Several groups have studied HSV gene transcription and translation in explanted ganglia as a model of reactivation (4
). In some cases it was concluded that the transcriptional program during reactivation differed from that seen during lytic infection or that viral DNA replication was required for immediate-early gene expression. When these data are considered in the context of results presented here, caution should be employed in interpreting these earlier studies. It is likely that the transcriptional events that they were attempting to quantify (occurring after 24 to 48 h in culture) were largely the result of virus spread in the explanted ganglia and not primary reactivation events. It should be emphasized that most investigators monitor reactivation in explanted ganglia by methods requiring release of virus from the explanted tissue, an approach not designed to detect the low levels of virus produced in a very few reactivating neurons within the tissue. The fact that reactivation occurs within 22 h postexplant is not generally appreciated but has been reported previously. Using the more sensitive approach that we have utilized for detecting reactivation in ganglia in vivo, namely, directly grinding the ganglia and plating the homogenate onto indicator cells, Klein detected from 1 to 100 PFU in seven of eight TG latently infected with 17syn+ at 24 h postexplant (8
). In addition, we have shown here that strain KOS also reactivates in this time frame, although with reduced frequency.

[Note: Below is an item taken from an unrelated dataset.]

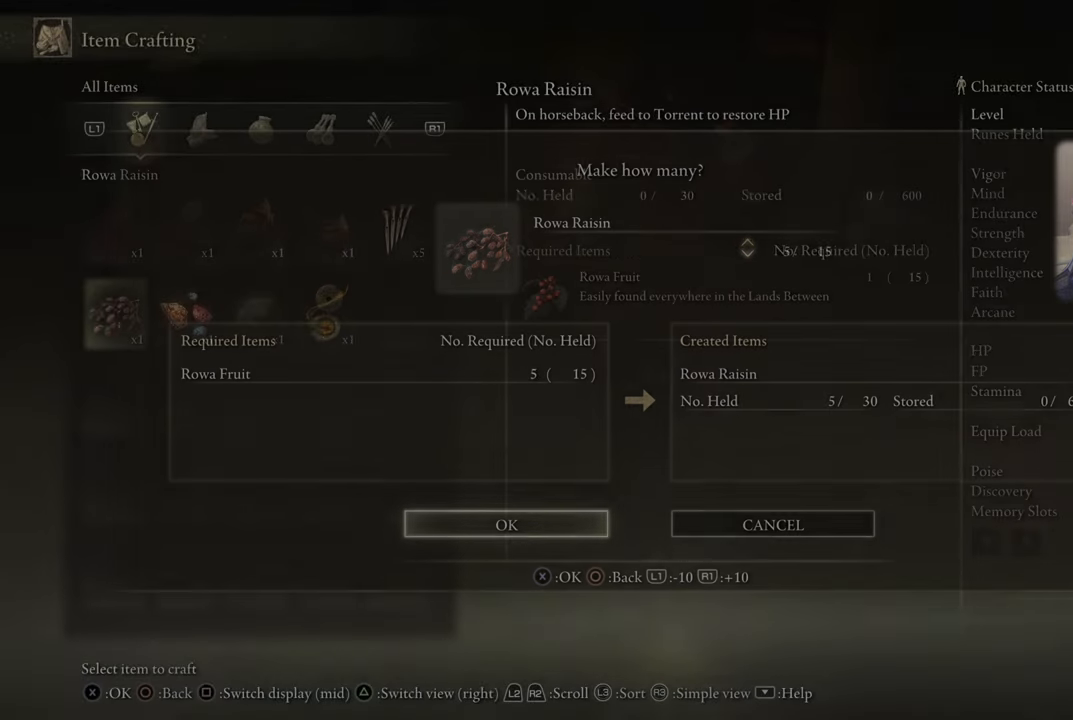
{"buttons": [], "left_stick": "center", "right_stick": "center", "events": [[84, "CROSS", "down"], [117, "CROSS", "up"]]}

We conclude that explant reactivation may provide an ancillary system for selected studies of the early events in reactivation. However, clear signs of neuronal degeneration as early as 2 to 3 h postexplant indicate that there are dramatic additional changes in these ganglia that are not associated with the reactivation process. For example, we found that many neurons in ganglia explanted in vitro expressed cdk2 and cdk4, but this did not occur in ganglia induced to reactivate in vitro. On the basis of similar findings in cultivated ganglia in vitro, Schang et al. concluded that neuronal levels of cdk2 were among the factors that determine the outcome of HSV infections of neurons (26
). Our results suggest that this conclusion may not be relevant to the in vivo setting, since cdk2 was not upregulated following hyperthermic stress. We did not detect cdk4 expression in TG neurons in vivo before or after hyperthermic stress, although it was upregulated following explant. In contrast, Schang et al. reported expression of cdk4 in the cytoplasm of normal neurons in vivo (26
). The reason for this discrepancy is not known, but it might be attributed to the antibodies, fixation, and/or unmasking procedures employed. Regardless, we show here that the nuclear cdk4 expression that we detected in explanted ganglia is not a prerequisite or a precipitating event for reactivation in vivo.
It is also not yet clear in what ways the changes induced in neurons by axotomy and explantation, including neuronal apoptosis demonstrated by cytoplasmic cytochrome c and TUNEL staining, would influence the pathway(s) leading to viral reactivation. Our results suggest that these changes relax the barriers to reactivation and may obviate the need for certain virally encoded functions. While such a system could ultimately provide a fertile experimental field, understanding the basic details of the virus-host interactions resulting in reactivation in the least complex and most relevant setting, i.e., in vivo, appears to be the most direct and best approach to understanding this important question.